Projects investigate the effect of pesticides, herbicides, antifouling paints and other anthropogenic chemicals (e.g. PCBs) on fitness and survival of coral larvae. We are also assessing the potential of different marine invertebrates (soft corals) as biomonitoring organisms for tropical regions.
Many marine sponges contain dense and diverse microbial communities of both ecological and biotechnological importance. These micro-organisms, which can comprise up to 35% of total sponge volume, can be affiliated with Eukarya, Archaea and Bacteria, with at least some of these microbes appearing to be largely specific to sponge hosts.
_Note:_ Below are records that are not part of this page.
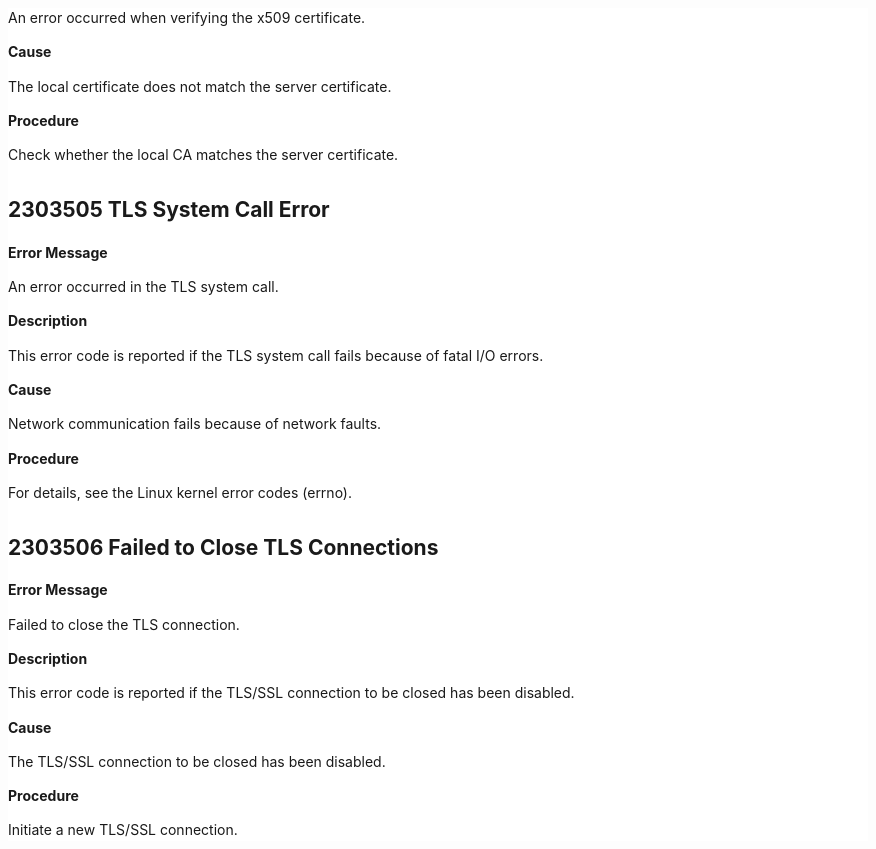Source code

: An error occurred when verifying the x509 certificate.

**Cause**

The local certificate does not match the server certificate.

**Procedure**

Check whether the local CA matches the server certificate.

## 2303505 TLS System Call Error

**Error Message**

An error occurred in the TLS system call.

**Description**

This error code is reported if the TLS system call fails because of fatal I/O errors.

**Cause**

Network communication fails because of network faults.

**Procedure**

For details, see the Linux kernel error codes (errno).

## 2303506 Failed to Close TLS Connections

**Error Message**

Failed to close the TLS connection.

**Description**

This error code is reported if the TLS/SSL connection to be closed has been disabled.

**Cause**

The TLS/SSL connection to be closed has been disabled.

**Procedure**

Initiate a new TLS/SSL connection.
Recent high-throughput sequencing studies on sponge-associated microbial communities from different geographic regions and habitats have expanded our knowledge about the microbial composition of low- and high-microbial-abundance sponges, and divided their communities into: 'core', 'variable', and 'species specific'.
In order to achieve such degree of host-specialisation three different transmission scenarios of sponge-specific microorganisms are under consideration: (1) horizontal transmission, (2) vertical transmission, and (3) a combination of both pathways.
Sponge-microbe associations are renowned as a source of bioactive metabolites, with >290 novel compounds isolated from sponges each year. Given that at least some of these metabolites are believed to be made by symbiotic microbes, cultivation of sponge-associated bacteria has been a major focus in the search for novel marine natural products. However, most bacteria from environmental samples, including sponges, have resisted cultivation on artificial growth media. One promising approach to isolating so-called uncultivable microorganisms is the diffusion chamber method. While there are different variations on this approach, the unifying feature is an attempt to cultivate bacteria in situ by allowing interaction with other microorganisms and chemical components within the ambient environment.
This was the first attempt at using diffusion chambers for the isolation of uncultivable bacteria from sponges. The study was conducted by implanting diffusion growth chambers (DGC) in the tissue of Rhabdastrella globostellata reef sponges.
We also examine whether abiotic conditions affect the intraspecific microbial communities of sponges. It is hypothesized that sponges could act as microbial refugia to sustain disturbances as part of ecosystem resilience.